Monday, 28 February 2011

The alternatives are clear

Looking at the debate brewing in Britain right now over the  "Alternative Vote",  I don't know whether to laugh or cry.  It's utterly astonishing how much confusion they are generating over what seems an incredibly simple issue.  Okay,  I have the benefit of having lived most of my life in a country that uses this system and am therefore not beset by any of that fear of the unknown that evidently plagues so many Brits when faced with it,  but it still seems to be causing them far more trouble than it warrants.

Basically the proposed reform is to replace their current,  dreadfully undemocratic first-past-the-post voting system with one allowing people to vote for the candidates in order of preference,  voting  "1"  for the candidate they like most,  "2"  for their next favourite,  and so forth.  Candidates with the fewest votes are eliminated and their voters'  next preferences are counted until one candidate gets 50% of the total votes cast.  All fairly straightforward,  surely.

The pro and contra sides of the debate,  however,  have managed to befuddle things magnificently,  partly through deliberate misinformation and distortion of the truth,  but perhaps partly through a sheer inability to communicate clearly.

Essentially,  it all boils down to this:

Currently,  British voters mostly vote for either the Conservative Party,  which gets about 30-40%  of all votes across the country,  the Labour Party,  which also gets about 30-40%  of all votes,  or the Liberal Democrats,  who usually get about 15-20%  of all votes.  Under the first-past-the-post system,  it is entirely possible for either the Conservatives or Labour to win a comfortable majority of seats in the House of Commons on these figures,  while the Liberal Democrats struggle to win a handful.  The winner of each seat is elected by a geographically defined  "constituency"  of voters,  with these three major parties all fielding candidates in most of the them.

The other important fact to know when assessing the potential impact of the  "Alternative Vote"  is that opinion polls have fairly consistently indicated that people who vote Liberal Democrat prefer the Labour Party to the Conservatives by a ratio of at least 2 to 1.

What that means is that when the Conservative candidate and the Labour candidate come first and second in the race for a constituency,  causing the Liberal Democrat candidate to be eliminated,  the next preferences of the Liberal Democrat voters would favour the Labour candidate heavily.  Labour should end up with at least two thirds of the Lib Dems's 15-20%  of the vote. Labour should also pick up preferences from Green voters and voters for various other small left-wing parties,  totalling a further 2%  or so of the vote.  As for the Conservatives,  all they can really rely on,  apart from the remaining third from the Lib Dems,  is the preferences of UKIP and BNP voters  -  about 5%  nationwide.  This will give Labour a major advantage in many seats and should cut heavily into the Conservative representation in parliament.

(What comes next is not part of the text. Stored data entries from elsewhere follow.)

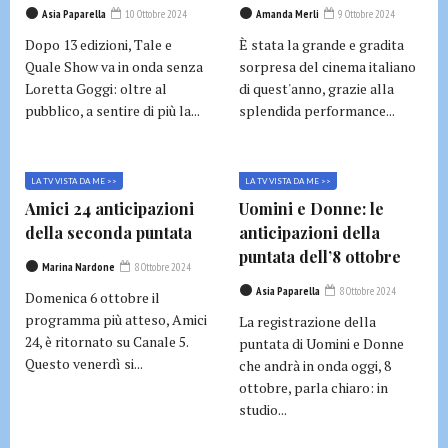
Asia Paparella
10 Ottobre 2024
Amanda Merli
9 Ottobre 2024
Dopo 13 edizioni, Tale e
È stata la grande e gradita
Quale Show va in onda senza
sorpresa del cinema italiano
Loretta Goggi: oltre al
di quest'anno, grazie alla
pubblico, a sentire di più la...
splendida performance...
LA TV VISTA DA ME >>
LA TV VISTA DA ME >>
Amici 24 anticipazioni
Uomini e Donne: le
della seconda puntata
anticipazioni della
puntata dell’8 ottobre
Marina Nardone
8 Ottobre 2024
Asia Paparella
8 Ottobre 2024
Domenica 6 ottobre il
programma più atteso, Amici
La registrazione della
24, è ritornato su Canale 5.
puntata di Uomini e Donne
Questo venerdì si...
che andrà in onda oggi, 8
ottobre, parla chiaro: in
studio...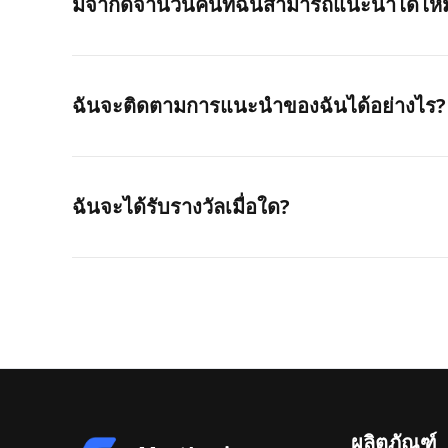
มีจำกัดจำนวนคนที่ฉันสามารถแนะนำได้ไห
ฉันจะติดตามการแนะนำของฉันได้อย่างไร?
ฉันจะได้รับรางวัลเมื่อใด?
ผลิตภัณฑ์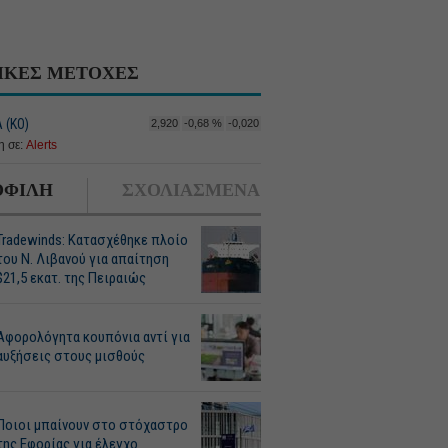
ΙΚΕΣ ΜΕΤΟΧΕΣ
 (ΚΟ)
2,920
-0,68 %
-0,020
 σε:
Alerts
ΦΙΛΗ
ΣΧΟΛΙΑΣΜΕΝΑ
Tradewinds: Κατασχέθηκε πλοίο
του Ν. Λιβανού για απαίτηση
$21,5 εκατ. της Πειραιώς
Αφορολόγητα κουπόνια αντί για
αυξήσεις στους μισθούς
Ποιοι μπαίνουν στο στόχαστρο
της Εφορίας για έλεγχο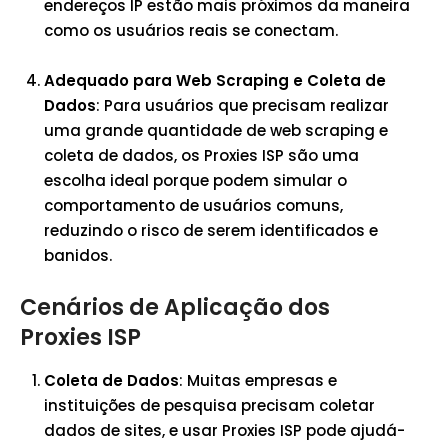
endereços IP estão mais próximos da maneira
como os usuários reais se conectam.
Adequado para Web Scraping e Coleta de
Dados
: Para usuários que precisam realizar
uma grande quantidade de web scraping e
coleta de dados, os Proxies ISP são uma
escolha ideal porque podem simular o
comportamento de usuários comuns,
reduzindo o risco de serem identificados e
banidos.
Cenários de Aplicação dos
Proxies ISP
Coleta de Dados
: Muitas empresas e
instituições de pesquisa precisam coletar
dados de sites, e usar Proxies ISP pode ajudá-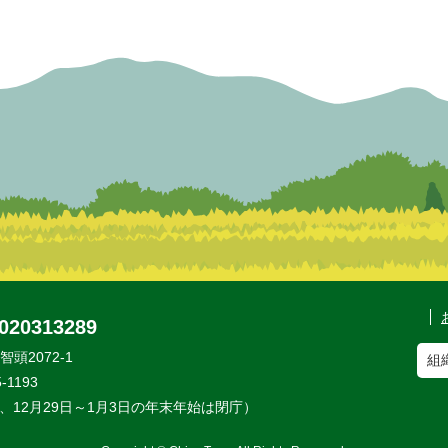
20313289
頭2072-1
組
-1193
・祝、12月29日～1月3日の年末年始は閉庁）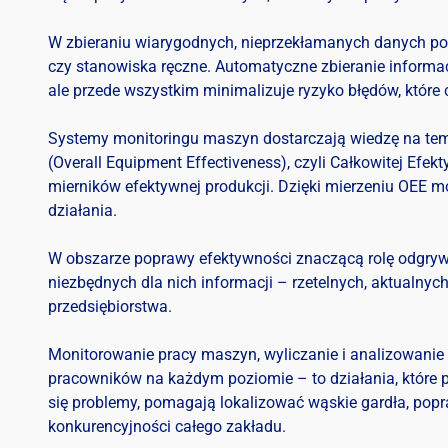
W zbieraniu wiarygodnych, nieprzekłamanych danych po
czy stanowiska ręczne. Automatyczne zbieranie informac
ale przede wszystkim minimalizuje ryzyko błędów, które
Systemy monitoringu maszyn dostarczają wiedzę na temat
(Overall Equipment Effectiveness), czyli Całkowitej Ef
mierników efektywnej produkcji. Dzięki mierzeniu OEE m
działania.
W obszarze poprawy efektywności znaczącą rolę odgryw
niezbędnych dla nich informacji – rzetelnych, aktualn
przedsiębiorstwa.
Monitorowanie pracy maszyn, wyliczanie i analizowanie
pracowników na każdym poziomie – to działania, które 
się problemy, pomagają lokalizować wąskie gardła, popr
konkurencyjności całego zakładu.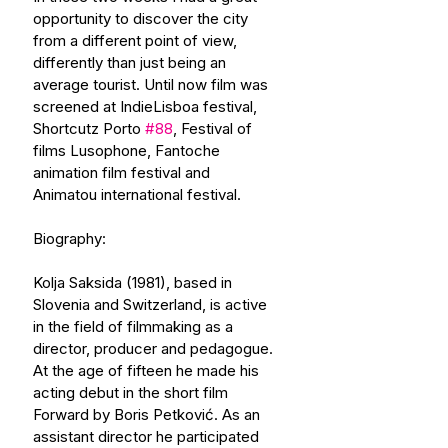
opportunity to discover the city 
from a different point of view, 
differently than just being an 
average tourist. Until now film was 
screened at IndieLisboa festival, 
Shortcutz Porto 
#88
, Festival of 
films Lusophone, Fantoche 
animation film festival and 
Animatou international festival.
Biography:
Kolja Saksida (1981), based in 
Slovenia and Switzerland, is active 
in the field of filmmaking as a 
director, producer and pedagogue. 
At the age of fifteen he made his 
acting debut in the short film 
Forward by Boris Petković. As an 
assistant director he participated 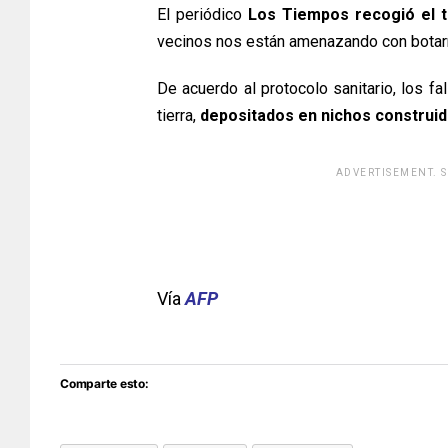
El periódico
Los Tiempos recogió el t
vecinos nos están amenazando con botarn
De acuerdo al protocolo sanitario, los f
tierra,
depositados en nichos construi
ADVERTISEMENT. 
[adsfo
Vía
AFP
Comparte esto: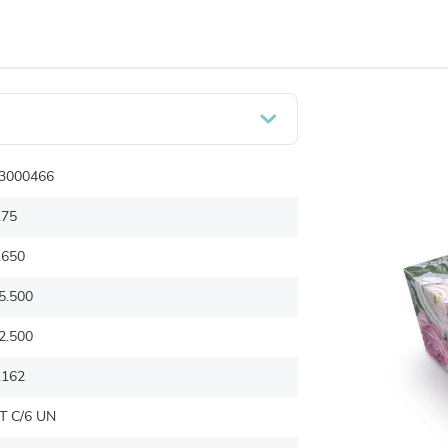
3000466
.75
.650
5.500
2.500
.162
T C/6 UN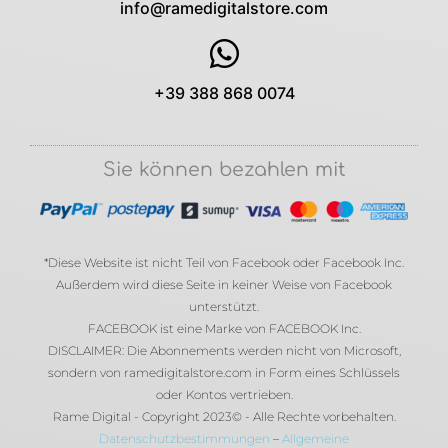
info@ramedigitalstore.com
+39 388 868 0074
Sie können bezahlen mit
*Diese Website ist nicht Teil von Facebook oder Facebook Inc.
Außerdem wird diese Seite in keiner Weise von Facebook
unterstützt.
FACEBOOK ist eine Marke von FACEBOOK Inc.
DISCLAIMER: Die Abonnements werden nicht von Microsoft,
sondern von ramedigitalstore.com in Form eines Schlüssels
oder Kontos vertrieben.
Rame Digital - Copyright 2023© - Alle Rechte vorbehalten.
Datenschutzbestimmungen
–
Allgemeine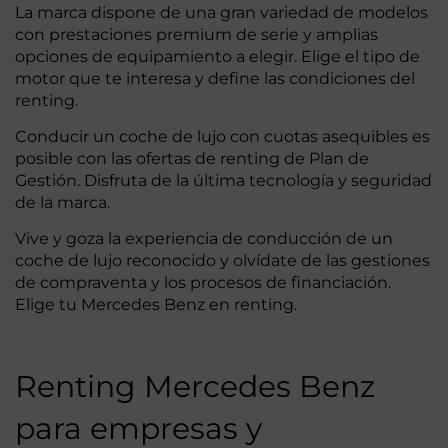
La marca dispone de una gran variedad de modelos
con prestaciones premium de serie y amplias
opciones de equipamiento a elegir. Elige el tipo de
motor que te interesa y define las condiciones del
renting.
Conducir un coche de lujo con cuotas asequibles es
posible con las ofertas de renting de Plan de
Gestión. Disfruta de la última tecnología y seguridad
de la marca.
Vive y goza la experiencia de conducción de un
coche de lujo reconocido y olvídate de las gestiones
de compraventa y los procesos de financiación.
Elige tu Mercedes Benz en renting.
Renting Mercedes Benz
para empresas y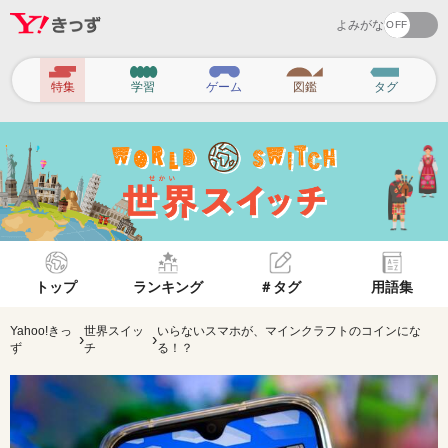
よみがな
ヘ
特集
学習
ゲーム
図鑑
タグ
ッ
ダ
ー
ナ
ビ
ゲ
トップ
ランキング
＃タグ
用語集
ー
シ
Yahoo!きっ
世界スイッ
いらないスマホが、マインクラフトのコインにな
›
›
ず
チ
る！？
ョ
ン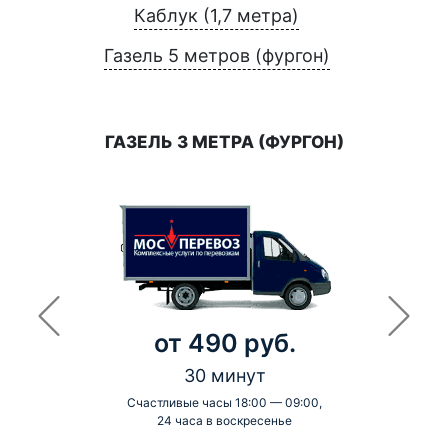
Каблук (1,7 метра)
Газель 5 метров (фургон)
ГАЗЕЛЬ 3 МЕТРА (ФУРГОН)
от 490 руб.
30 минут
Счастливые часы 18:00 — 09:00,
24 часа в воскресенье
-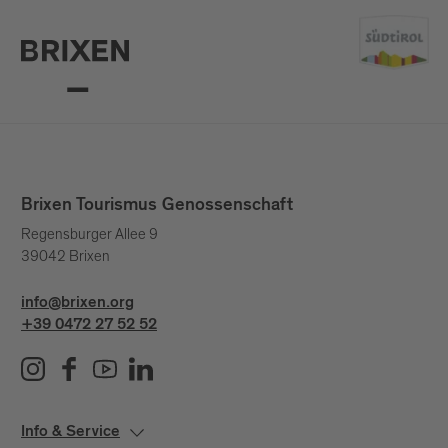
Brixen Tourismus Genossenschaft
Regensburger Allee 9
39042 Brixen
info@brixen.org
+39 0472 27 52 52
Info & Service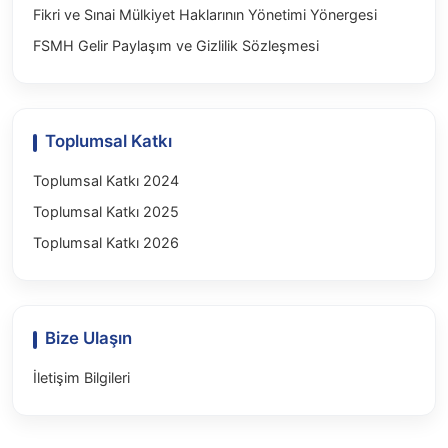
Fikri ve Sınai Mülkiyet Haklarının Yönetimi Yönergesi
FSMH Gelir Paylaşım ve Gizlilik Sözleşmesi
Toplumsal Katkı
Toplumsal Katkı 2024
Toplumsal Katkı 2025
Toplumsal Katkı 2026
Bize Ulaşın
İletişim Bilgileri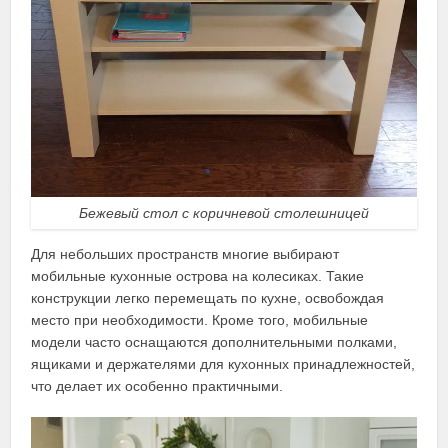
Бежевый стол с коричневой столешницей
Для небольших пространств многие выбирают
мобильные кухонные острова на колесиках. Такие
конструкции легко перемещать по кухне, освобождая
место при необходимости. Кроме того, мобильные
модели часто оснащаются дополнительными полками,
ящиками и держателями для кухонных принадлежностей,
что делает их особенно практичными.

In constituencies where Liberal Democrat candidates currently comes first or second,  they will probably be the greatest beneficiary,  as they will presumably pick up preferences from both Labour and Conservative voters.  So the Lib Dems will win seats from both the other major parties.  At this point it's important to remember that there are not in fact very many seats  (relatively speaking)  where the Liberal Democrats come first or second,  which will seriously limit their potential gain from the Alternative Vote system.

Result:  number of Conservative seats falls a lot  (as they will lose them to both Labour and the Lib Dems);  number of Lib Dems seats rises but by a much smaller amount,  and the Labour Party probably stays at about the same level it is at now.  And that means,  in turn,  that Labour could still find itself with an outright majority in the House of Commons,  but the Conservatives will quite possibly never enjoy that position again  -  unless and until they shift their politics towards the centre,  i.e.  towards the left.

This is the simple,  sufficient and only reason why nearly all of the Conservative Party is against the proposed reform,  while most of the Labour politicians,  and all of the Liberal Democrats,  are in favour.

A lot of the distortion of the truth coming from both sides in the debate is,  I am certain,  the result of their attempts to avoid saying how the reform will affect them personally.  Neither the Conservatives nor the Liberal Democrats nor even Labour can admit that their main concern is what it will do to their numbers in parliament,  so they come out with whatever other spurious arguments they can dream up.  I really wish they could just come clean and tell people straight up:  "If you like the Conservatives,  vote against it.  If you hate them and/or like Labour or the Liberal Democrats,  vote for it.  That's all there is to it,  folks."